It looks like people who don't share a title have somewhat higher pay - certainly in the right tail.

In [None]:
# Horizontal bar plot of top 10 common JobTitle with BasePay, OvertimePay, OtherPay, Benefits
# Replace ___ with your solution
f, axes = plt.___(figsize=(14, 9))
data_group_by_job = data_group_by_job.sort_values(by='Count', ascending=___)
___.head(10)[['BasePay', '___', 'OtherPay', 'Benefits']].plot(kind='___', ax=___)
plt.figure(figsize=(10,9))
plt.show()

**Analyzing high income group and millionaire**

In [None]:
# Top 10 high income JobTitle
# Replace ___ with your solution
sal[sal['TotalPayBenefits']>300000].___('JobTitle').___()['TotalPayBenefits'].head(__).plot(kind='___')

_Task details_
Extend the salary analysis notebook above, beginning after its final code line.

_Source material_
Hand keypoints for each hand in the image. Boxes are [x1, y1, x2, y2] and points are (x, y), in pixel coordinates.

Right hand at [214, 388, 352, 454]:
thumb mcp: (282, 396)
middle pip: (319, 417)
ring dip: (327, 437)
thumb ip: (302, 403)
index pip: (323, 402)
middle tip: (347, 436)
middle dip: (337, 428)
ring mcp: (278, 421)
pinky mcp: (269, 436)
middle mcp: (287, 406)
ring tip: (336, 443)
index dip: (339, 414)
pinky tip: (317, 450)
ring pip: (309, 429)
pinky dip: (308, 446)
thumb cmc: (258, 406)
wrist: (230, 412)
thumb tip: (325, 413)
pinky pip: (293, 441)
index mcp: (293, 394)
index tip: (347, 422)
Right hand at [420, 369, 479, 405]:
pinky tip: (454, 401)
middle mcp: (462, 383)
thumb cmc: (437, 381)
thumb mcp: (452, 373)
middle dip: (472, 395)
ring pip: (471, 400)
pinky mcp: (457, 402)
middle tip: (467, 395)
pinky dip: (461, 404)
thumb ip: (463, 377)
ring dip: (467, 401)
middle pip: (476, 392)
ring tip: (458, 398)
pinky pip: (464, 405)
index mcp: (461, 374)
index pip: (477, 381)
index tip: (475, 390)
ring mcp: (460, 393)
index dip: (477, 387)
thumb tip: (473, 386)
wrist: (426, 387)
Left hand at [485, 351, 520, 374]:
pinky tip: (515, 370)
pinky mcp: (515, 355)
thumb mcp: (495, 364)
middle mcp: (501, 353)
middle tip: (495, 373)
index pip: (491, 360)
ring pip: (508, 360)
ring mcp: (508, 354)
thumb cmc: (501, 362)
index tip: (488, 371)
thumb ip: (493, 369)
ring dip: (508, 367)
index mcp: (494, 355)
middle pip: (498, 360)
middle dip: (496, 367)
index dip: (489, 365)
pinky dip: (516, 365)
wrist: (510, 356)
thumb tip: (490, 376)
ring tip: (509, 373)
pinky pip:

_Answer section_
In [None]:
# List of people with their name and job title, who have total income more than 350k
richest_people = sal[sal['TotalPayBenefits'] > ___][['___', '___']].head(10).values
richest_people

In [None]:
# select the names only in richest_people

# select the job titles only in richest_people

In [None]:
# Get the data of richest people from the origin dataset
# Replace ___ with your solution
rich = sal[sal['EmployeeName'].isin(___) & sal['JobTitle'].___(___)]
rich.head()

In [None]:
# Plot a barplot showing TotalPayBenefits of richest people over years 
sns.barplot(data=___, y='EmployeeName', x='___', hue='___')

### Great Job!!